A few days ago, as I was walking through the halls, I ran across a group of freshman boys who, by the look of their incessant shouting and high-fiving, had just been met with some success on a recent test. They all clung to each other with a jubilant fervor, joking and guffawing without a care in the world. I smiled at the act, and found myself drawn continually closer to their conversation until, quite jarringly, I heard the inevitable.
“I raped it, bro.”
I foundered, confused and disturbed by the comment, and found myself almost numbed with sensitivity. It was an expression I had heard from the mouths of upperclassmen too often. Hearing it from one younger than me, however insignificant our age gap was in actuality, disturbed me to the core. In the spur of the moment, I calmed down by convincing myself that the boy didn’t really understand the true significance of what he had said and that I was just being my overly-sensitive self.
A few days later found me still pondering the hallway outburst. In that span of time, I heard the word “rape” used 17 times in casual conversation, and each time I added to my mental tally with a twist of my stomach and a clouded mind.
Why now was this word causing me so much anxiety and pain? It hadn’t bothered me freshman year when, after watching a video on self-defense, the members of my class began to yell the word whenever someone snuck up on them. It had barely fazed me when a good friend of mine took to toting his accomplishments as “raping this” or “raping that,” barely caused a disturbance when, at a school dance, I overheard an older girl say that her friend looked as though she was “asking to be raped.”
It finally hit me during lunch hour. I was walking near the front of the school when I heard the word screamed violently from a nearby senior, inciting a wave of laughter from his surrounding friends.
I took particular interest in one member of the group, being that she was the only female, and observed her to see what her reaction would be. A first glance might suggest that she found the comment equally as funny, if not more so, than her male counterparts. Then I caught for a moment a violent change in her expression, a noticeable cringe that demonstrated quite clearly her displeasure with the comment. It was gone after a moment, but her laughter seemed hollow afterward.
I in no way mean to suggest that this young woman had experienced the horrors of rape or knew someone who did. For all I know, rape could seem to her as it seems to many of us: an act heard of only in crime shows or on the news. But her reaction suggested to me something more about the use of the word and its assimilation into our common vocabulary.
Saying “rape,” no matter what the context, only serves to make it more prevalent in our society. Mix this constantly verbalized message with our extremely sexualized culture and a steady stream of easily accessible internet pornography and suddenly what was once an inappropriate word becomes something very, very real.

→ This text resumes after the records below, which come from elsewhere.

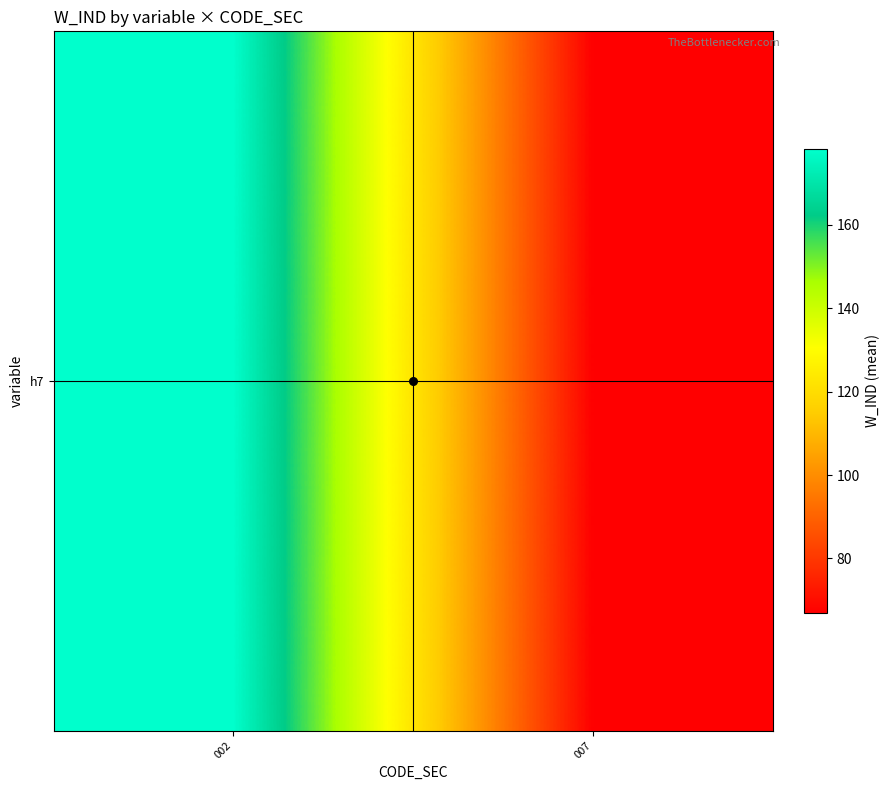

At which label does the data first exceed 178?

002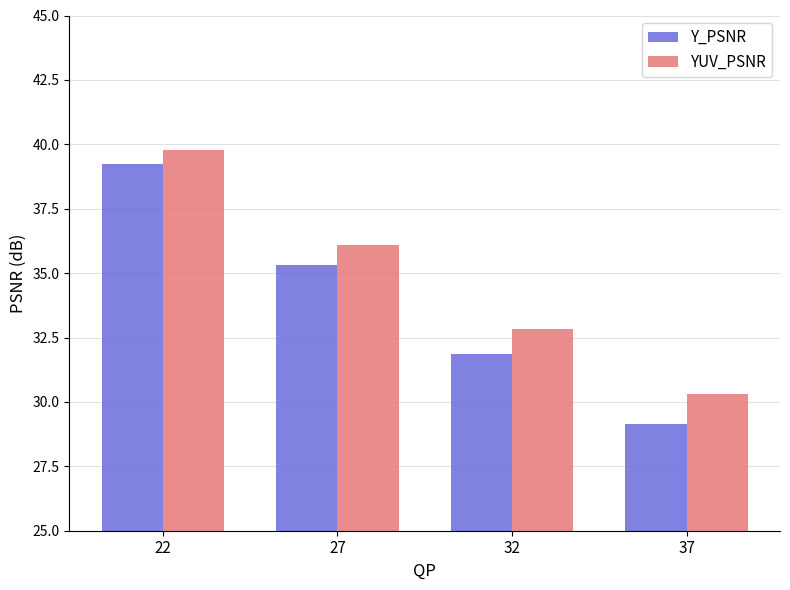

Count the number of data series in this chart.

2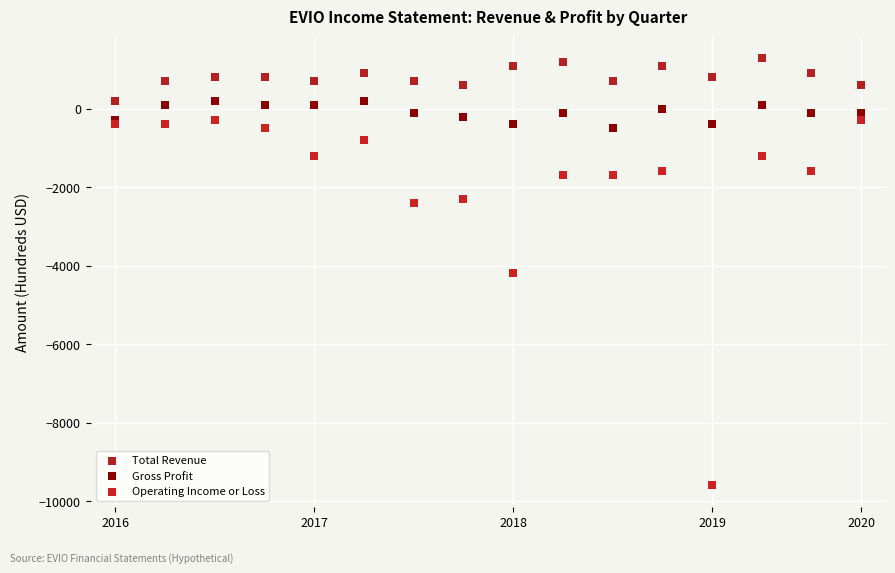

Which series contains the lowest Y value?

Operating Income or Loss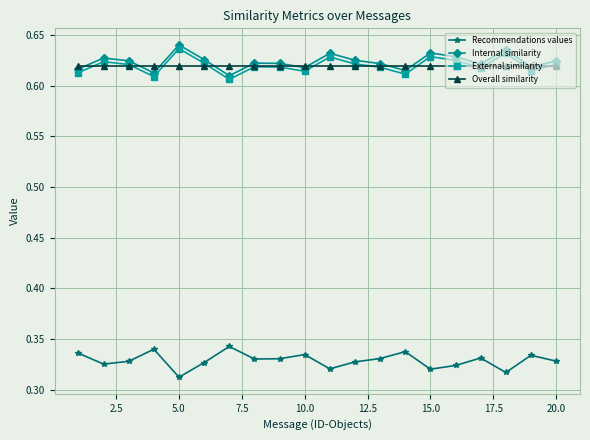

True or false: Internal similarity and External similarity cross at least once.

False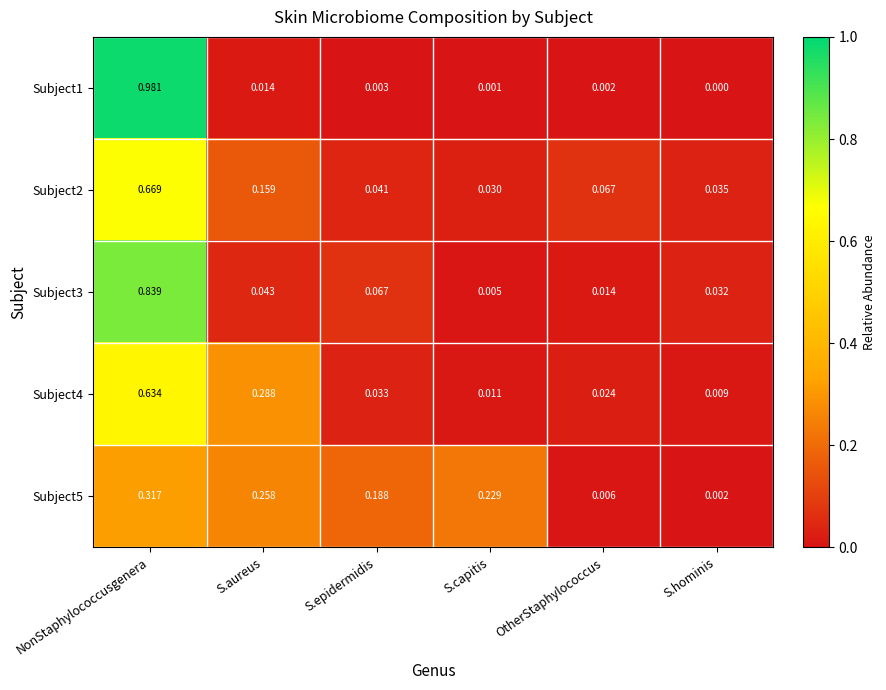

Rank the categories by Subject3 value from highest to lowest.

NonStaphylococcusgenera, S.epidermidis, S.aureus, S.hominis, OtherStaphylococcus, S.capitis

Take, as an example, Charlize Theron’s use of the word in a recent response to a question about Googling herself: “I don’t do that. When you start living in that world, and doing that, you start, I guess, feeling raped.” As a prominent public figure, Theron’s comments succeed only in normalizing the use of “rape” in everyday jargon. If Charlize can say it, why can’t we? The more we say the word “rape,” the more we desensitize ourselves to its potency, and the more we come to treat its use as something culturally acceptable.
So no, it’s not okay and no, you weren’t “just joking.” The word “rape” and any other social connotations that come along with it serve only as cheap substitutes for an infinitely better bank of words and expressions. Drop the lingo and leave it alone. It’s the last thing we need as a cultural norm.